### Given records:
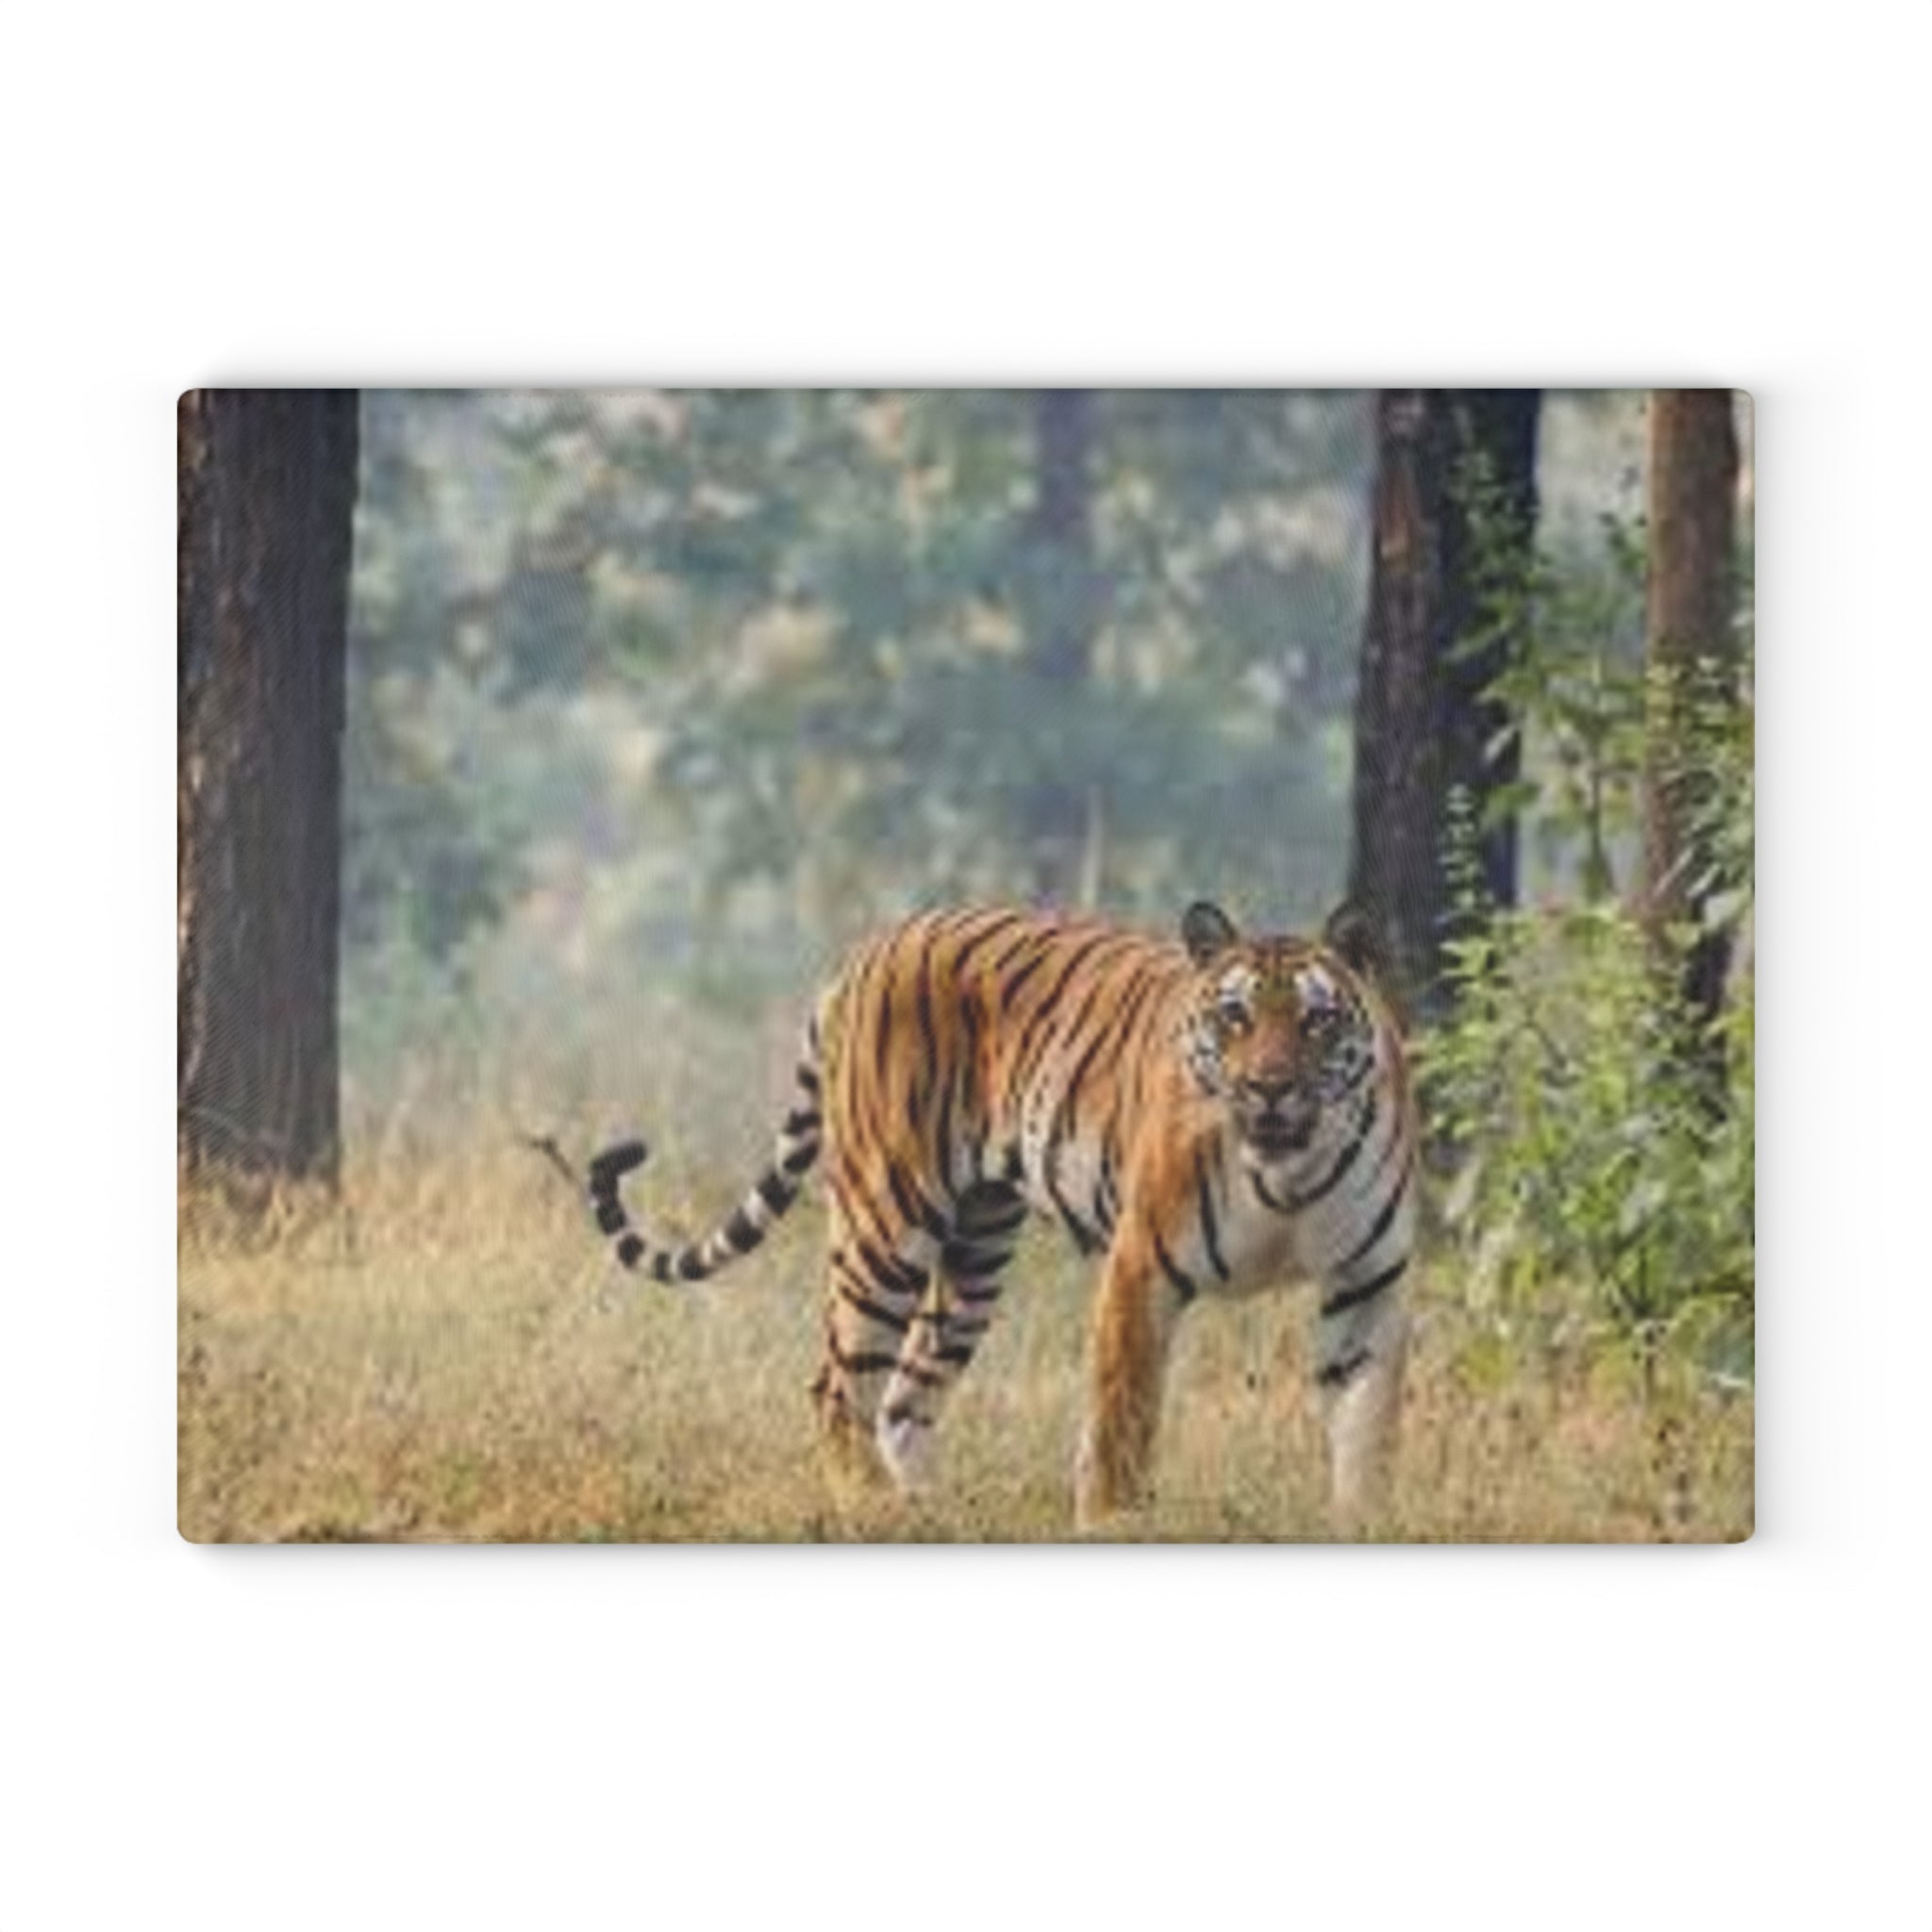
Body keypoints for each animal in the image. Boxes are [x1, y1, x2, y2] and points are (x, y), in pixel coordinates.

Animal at [586, 899, 1419, 1531]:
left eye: (1315, 1022)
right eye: (1235, 1017)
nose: (1269, 1088)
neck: (1287, 1174)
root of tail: (872, 945)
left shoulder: (1367, 1283)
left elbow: (1366, 1427)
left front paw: (1363, 1525)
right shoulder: (1142, 1267)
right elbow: (1121, 1420)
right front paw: (1114, 1525)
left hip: (976, 1250)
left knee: (904, 1396)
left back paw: (930, 1511)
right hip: (886, 1219)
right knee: (838, 1384)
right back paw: (875, 1508)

### Work instructions:
Output every entry word for word, but omit the pictures.

### Result:
Body keypoints for each animal in the image. Boxes are [x1, y1, x2, y2] and points are (x, y), in pixel coordinates.

Animal at [586, 899, 1419, 1531]:
left eye: (1315, 1022)
right eye: (1235, 1017)
nose: (1269, 1088)
neck: (1287, 1174)
root of tail: (872, 945)
left shoulder: (1367, 1283)
left elbow: (1366, 1427)
left front paw: (1363, 1525)
right shoulder: (1142, 1267)
right elbow: (1121, 1420)
right front paw: (1114, 1525)
left hip: (976, 1250)
left knee: (904, 1396)
left back paw: (930, 1511)
right hip: (886, 1219)
right knee: (838, 1384)
right back paw: (875, 1508)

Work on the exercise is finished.